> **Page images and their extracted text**

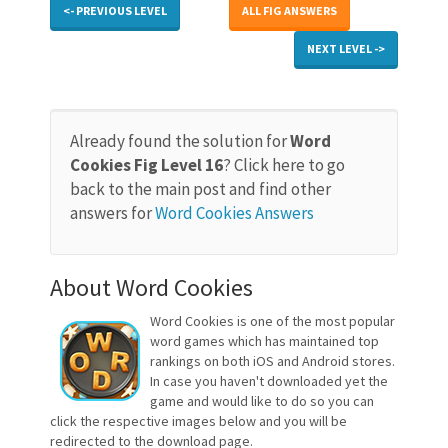
<- PREVIOUS LEVEL
ALL FIG ANSWERS
NEXT LEVEL ->
Already found the solution for
Word
Cookies Fig Level 16
? Click here to go
back to the main post and find other
answers for
Word Cookies Answers
About Word Cookies
Word Cookies is one of the most popular
word games which has maintained top
rankings on both iOS and Android stores.
In case you haven't downloaded yet the
game and would like to do so you can
click the respective images below and you will be
redirected to the download page.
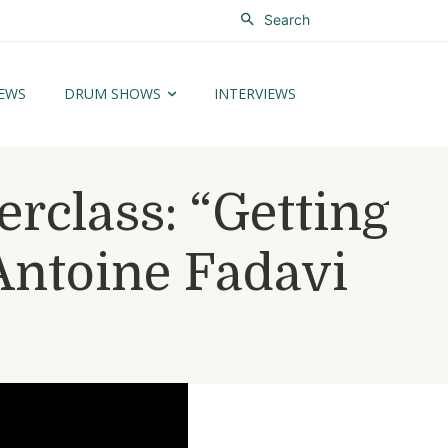
Search
EWS
DRUM SHOWS
INTERVIEWS
class: “Getting
Antoine Fadavi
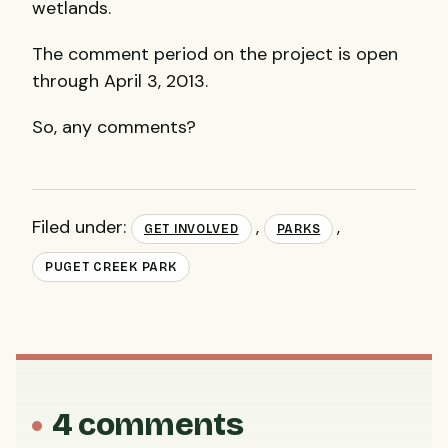
wetlands.
The comment period on the project is open
through April 3, 2013.
So, any comments?
Filed under:
,
,
GET INVOLVED
PARKS
PUGET CREEK PARK
4 comments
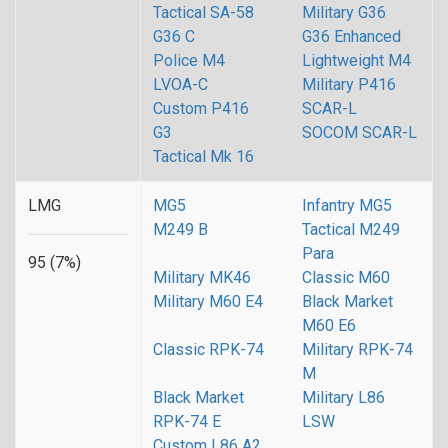
Tactical SA-58
Military G36
G36 C
G36 Enhanced
Police M4
Lightweight M4
LVOA-C
Military P416
Custom P416
SCAR-L
G3
SOCOM SCAR-L
Tactical Mk 16
LMG
MG5
Infantry MG5
M249 B
Tactical M249
Para
95 (7%)
Military MK46
Classic M60
Military M60 E4
Black Market
M60 E6
Classic RPK-74
Military RPK-74
M
Black Market
Military L86
RPK-74 E
LSW
Custom L86 A2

> **WHAT THE EXERCISE ASKS**
Please pick out every line of the records above that contains the string "Military", matching case exactly, and copy those lines.

> **PROBLEM SOLUTION**
Military G36
Military P416
Military MK46
Military M60 E4
Military RPK-74
Military L86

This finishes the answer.